This shortage also came in the wake of the recent onslaught of the Typhoon “Basyang” (international codename: Conson). Window To my Soul is “going nuts” [5] over the lack of water.

Wait, we do have water, btw. However, water pressure is too weak that it doesn't go up. It does not reach my room. My washroom does not have water. The faucets in it have not released a single drop since the storm [Typhoon Basyang]. So that's roughly 6 days of being waterless. I have to fetch water all the way down from the basement.

I am Hybrid Cha shares her own water shortage experience [6].

This is really pain for me, for all of us and I absolutely am extending my patience the farthest I could because I do not have any choice (smile!). Plates, utensils, pans and glasses unwashed, left in the kitchen sink overnight; not having a good and indulgent bath (since water arrives (arrives???) at 6 AM and leaves (leaves??? visitor it is!) around 1 PM) for work; I wanted to take a short and comfy shower (when I feel like it) but since there is no water well what can I do but endure that sticky and messy feeling. There are things that I so want to do, things that are part of my routine that I could no longer do these past few days (since Thursday evening, July 15th to be exact!) because water just would not cooperate.

Let's Go Pinoy also shares a personal experience [7] which he thinks is connected to the water crisis.

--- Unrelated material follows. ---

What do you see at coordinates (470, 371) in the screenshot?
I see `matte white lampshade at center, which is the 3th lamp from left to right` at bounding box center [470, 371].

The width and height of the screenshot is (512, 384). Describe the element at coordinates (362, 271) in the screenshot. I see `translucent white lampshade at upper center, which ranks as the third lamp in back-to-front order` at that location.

although our faucets continue to provide our much-needed water supply, yesterday the water that was coming out was a light brown color! I thought at first it was from the dirty pail and washed it both inside and out and then after several rinses, I realized that it was the water itself. It's still that way this morning but not as brown. Because of this I didn't want to take my bath yesterday. But the heat and my stickiness from sweating got the better of me and I used the water to bathe.

Pinoy Buzz III recommends measures [8] that the government can take to solve the water shortage problem in the long-run.

1. All buildings should be retrofitted so that it will be able to recycle the water it uses for its sinks and toilet bowls.

2. All buildings should start storing rainwater.

3. All commercial establishments and private residences must have a waste water treatment facility. Smaller establishments can opt to have a communal waste water treatment facility, larger establishments may have their own.

4. Ban the development of new golf courses and inland water resorts.

5. Start the construction of desalination plants…

6. Start the construction of water recovery facilities along the Pasig River and in Laguna de Bay.

According to the Radical's Nut, the water shortage crisis [9] goes beyond the El Niño phenomenon and would not have been as bad “if not for structural issues related to the privatization of the Metropolitan Waterworks and Sewerage System (MWSS) almost 13 years ago.”

Among the many promises made by the private water concessionaires and hyped by the then Ramos administration was upgrading the decrepit water system infrastructure. Such upgrade intends to substantially reduce non-revenue water (NRW, or water lost due to leaks and pilferage) and help achieve universal and 24/7 water supply for an increasing number of households. In their original concession agreement with MWSS, the private water firms promised to provide universal access by 2001.

But until today, less than 60 percent of 790,000 households in Maynilad’s service area have 24-hour water service while only 74 percent receive water at 7-pound per square inch (PSI) or stronger pressure (read here [10]). More than half (53 percent) of water allocated to Maynilad continues to get wasted because of leaks and pilferage (read here [11])…

There is no available data that break down NRW into leaks and pilferage. But the continued pervasiveness of illegal connections may be explained by skyrocketing water bills due to full-cost recovery under water privatization. Since MWSS was privatized, Maynilad’s basic charge has already soared by 449 percent and Manila Water, by 845 percent. Put that in a situation of worsening job scarcity, stagnant wages and income, and rapid increases in the overall cost of living and you will get the picture.